(Stored items)
▼
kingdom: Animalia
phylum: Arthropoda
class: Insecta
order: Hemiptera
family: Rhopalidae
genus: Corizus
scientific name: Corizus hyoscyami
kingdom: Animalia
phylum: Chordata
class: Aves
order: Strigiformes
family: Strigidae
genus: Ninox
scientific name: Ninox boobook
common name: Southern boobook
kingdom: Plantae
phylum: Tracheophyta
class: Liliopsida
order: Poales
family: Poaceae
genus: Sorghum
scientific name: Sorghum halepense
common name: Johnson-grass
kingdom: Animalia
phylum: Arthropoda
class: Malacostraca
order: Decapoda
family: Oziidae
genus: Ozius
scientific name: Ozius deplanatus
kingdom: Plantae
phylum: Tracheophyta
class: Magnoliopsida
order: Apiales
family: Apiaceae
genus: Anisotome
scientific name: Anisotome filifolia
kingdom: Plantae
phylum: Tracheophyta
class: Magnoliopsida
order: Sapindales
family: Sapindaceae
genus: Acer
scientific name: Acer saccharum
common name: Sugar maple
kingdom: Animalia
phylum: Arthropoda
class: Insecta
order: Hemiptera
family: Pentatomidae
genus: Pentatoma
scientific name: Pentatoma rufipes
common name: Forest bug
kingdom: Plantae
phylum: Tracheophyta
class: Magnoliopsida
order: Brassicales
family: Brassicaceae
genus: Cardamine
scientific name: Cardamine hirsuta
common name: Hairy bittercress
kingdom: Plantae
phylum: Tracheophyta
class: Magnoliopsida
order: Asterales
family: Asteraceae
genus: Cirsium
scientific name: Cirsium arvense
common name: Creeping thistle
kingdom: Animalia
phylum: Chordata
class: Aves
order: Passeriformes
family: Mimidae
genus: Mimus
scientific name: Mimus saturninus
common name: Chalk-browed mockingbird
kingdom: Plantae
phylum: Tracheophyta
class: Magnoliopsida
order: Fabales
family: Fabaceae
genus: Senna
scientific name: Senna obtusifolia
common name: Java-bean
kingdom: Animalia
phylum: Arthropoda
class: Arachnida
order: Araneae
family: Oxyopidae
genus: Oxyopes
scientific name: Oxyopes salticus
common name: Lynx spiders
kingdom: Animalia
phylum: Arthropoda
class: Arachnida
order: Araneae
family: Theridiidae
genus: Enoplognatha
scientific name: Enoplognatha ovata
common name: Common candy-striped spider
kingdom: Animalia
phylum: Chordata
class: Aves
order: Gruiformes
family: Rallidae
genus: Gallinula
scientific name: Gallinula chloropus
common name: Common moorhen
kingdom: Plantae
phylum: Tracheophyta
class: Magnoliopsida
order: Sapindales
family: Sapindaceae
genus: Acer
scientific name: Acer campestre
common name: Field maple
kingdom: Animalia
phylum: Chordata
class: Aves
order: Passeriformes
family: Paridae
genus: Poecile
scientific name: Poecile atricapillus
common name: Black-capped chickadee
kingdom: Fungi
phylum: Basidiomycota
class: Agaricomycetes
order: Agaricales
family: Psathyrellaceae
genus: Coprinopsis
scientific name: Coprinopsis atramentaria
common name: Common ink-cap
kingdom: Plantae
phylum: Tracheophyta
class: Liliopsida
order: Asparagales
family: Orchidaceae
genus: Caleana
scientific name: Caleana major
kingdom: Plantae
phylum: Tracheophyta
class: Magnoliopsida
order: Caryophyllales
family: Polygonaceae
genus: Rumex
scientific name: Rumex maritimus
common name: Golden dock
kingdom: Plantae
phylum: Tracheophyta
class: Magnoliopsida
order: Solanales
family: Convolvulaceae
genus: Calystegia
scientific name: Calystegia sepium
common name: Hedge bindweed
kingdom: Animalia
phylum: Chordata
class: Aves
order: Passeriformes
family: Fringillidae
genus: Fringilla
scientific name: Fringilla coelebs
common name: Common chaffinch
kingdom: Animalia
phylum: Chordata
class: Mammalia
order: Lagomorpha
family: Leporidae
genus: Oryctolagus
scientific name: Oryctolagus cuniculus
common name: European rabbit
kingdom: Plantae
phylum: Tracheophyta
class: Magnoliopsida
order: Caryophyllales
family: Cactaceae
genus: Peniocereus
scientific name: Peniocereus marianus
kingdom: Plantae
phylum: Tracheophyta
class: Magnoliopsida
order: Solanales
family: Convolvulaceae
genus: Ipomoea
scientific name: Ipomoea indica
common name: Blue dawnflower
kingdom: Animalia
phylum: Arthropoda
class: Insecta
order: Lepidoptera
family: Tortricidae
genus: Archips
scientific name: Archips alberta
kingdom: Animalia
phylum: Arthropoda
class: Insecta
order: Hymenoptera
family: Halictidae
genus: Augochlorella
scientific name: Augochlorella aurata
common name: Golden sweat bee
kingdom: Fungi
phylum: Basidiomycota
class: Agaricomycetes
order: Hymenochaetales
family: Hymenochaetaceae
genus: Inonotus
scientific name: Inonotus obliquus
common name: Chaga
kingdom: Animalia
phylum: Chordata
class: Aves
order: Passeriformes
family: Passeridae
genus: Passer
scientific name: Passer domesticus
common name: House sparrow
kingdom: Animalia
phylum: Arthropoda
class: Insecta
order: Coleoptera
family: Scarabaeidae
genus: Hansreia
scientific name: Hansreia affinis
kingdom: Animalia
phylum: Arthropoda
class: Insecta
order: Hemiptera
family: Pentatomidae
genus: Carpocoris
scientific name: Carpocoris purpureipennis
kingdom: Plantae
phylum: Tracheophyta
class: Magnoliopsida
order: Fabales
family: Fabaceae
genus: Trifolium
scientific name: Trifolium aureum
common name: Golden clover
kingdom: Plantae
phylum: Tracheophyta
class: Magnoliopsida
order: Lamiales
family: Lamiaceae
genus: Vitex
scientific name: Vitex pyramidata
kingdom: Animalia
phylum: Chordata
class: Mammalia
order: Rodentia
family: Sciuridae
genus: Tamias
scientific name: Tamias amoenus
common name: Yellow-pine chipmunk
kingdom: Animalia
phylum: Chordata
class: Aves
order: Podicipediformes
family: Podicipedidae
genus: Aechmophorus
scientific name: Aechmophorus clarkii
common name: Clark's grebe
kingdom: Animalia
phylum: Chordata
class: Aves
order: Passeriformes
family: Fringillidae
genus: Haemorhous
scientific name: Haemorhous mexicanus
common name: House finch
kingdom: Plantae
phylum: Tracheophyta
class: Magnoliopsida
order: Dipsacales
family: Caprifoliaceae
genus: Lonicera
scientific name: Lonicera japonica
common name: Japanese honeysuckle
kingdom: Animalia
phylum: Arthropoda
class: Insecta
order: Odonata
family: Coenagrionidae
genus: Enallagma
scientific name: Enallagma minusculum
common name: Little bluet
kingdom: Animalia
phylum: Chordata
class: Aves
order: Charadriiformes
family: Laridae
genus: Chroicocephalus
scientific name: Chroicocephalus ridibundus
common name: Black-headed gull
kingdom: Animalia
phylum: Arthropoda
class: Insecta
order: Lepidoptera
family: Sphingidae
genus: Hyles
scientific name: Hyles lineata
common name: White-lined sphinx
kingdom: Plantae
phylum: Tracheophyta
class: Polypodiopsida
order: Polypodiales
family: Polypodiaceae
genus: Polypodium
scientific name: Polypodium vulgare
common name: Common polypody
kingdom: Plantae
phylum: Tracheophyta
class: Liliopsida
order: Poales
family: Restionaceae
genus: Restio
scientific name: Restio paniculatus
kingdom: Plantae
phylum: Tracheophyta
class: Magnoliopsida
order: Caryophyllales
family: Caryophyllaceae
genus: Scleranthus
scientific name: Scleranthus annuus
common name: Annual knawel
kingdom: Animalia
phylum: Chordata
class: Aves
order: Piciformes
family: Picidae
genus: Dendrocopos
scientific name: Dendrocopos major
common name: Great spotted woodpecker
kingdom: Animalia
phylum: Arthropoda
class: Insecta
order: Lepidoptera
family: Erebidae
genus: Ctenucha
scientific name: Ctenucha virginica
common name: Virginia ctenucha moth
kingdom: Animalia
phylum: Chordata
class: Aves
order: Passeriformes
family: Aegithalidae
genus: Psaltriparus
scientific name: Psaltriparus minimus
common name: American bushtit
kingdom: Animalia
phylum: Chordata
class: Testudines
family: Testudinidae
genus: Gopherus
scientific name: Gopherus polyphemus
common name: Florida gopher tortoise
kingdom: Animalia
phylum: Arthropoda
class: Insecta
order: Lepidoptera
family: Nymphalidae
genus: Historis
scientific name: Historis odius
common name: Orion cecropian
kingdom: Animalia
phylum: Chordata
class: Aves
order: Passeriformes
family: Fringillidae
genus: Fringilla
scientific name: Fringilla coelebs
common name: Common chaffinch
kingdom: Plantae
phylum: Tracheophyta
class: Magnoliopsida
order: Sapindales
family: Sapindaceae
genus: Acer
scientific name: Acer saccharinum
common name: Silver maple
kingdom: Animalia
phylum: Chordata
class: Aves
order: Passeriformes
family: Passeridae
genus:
▲
# [TASK BRIEF]
Copy everything from the first line down through the line containing "scientific name: Ninox boobook", switching "phylum" to "division" and leaving all else unchanged.

# [RESULT]
kingdom: Animalia
division: Arthropoda
class: Insecta
order: Hemiptera
family: Rhopalidae
genus: Corizus
scientific name: Corizus hyoscyami
kingdom: Animalia
division: Chordata
class: Aves
order: Strigiformes
family: Strigidae
genus: Ninox
scientific name: Ninox boobook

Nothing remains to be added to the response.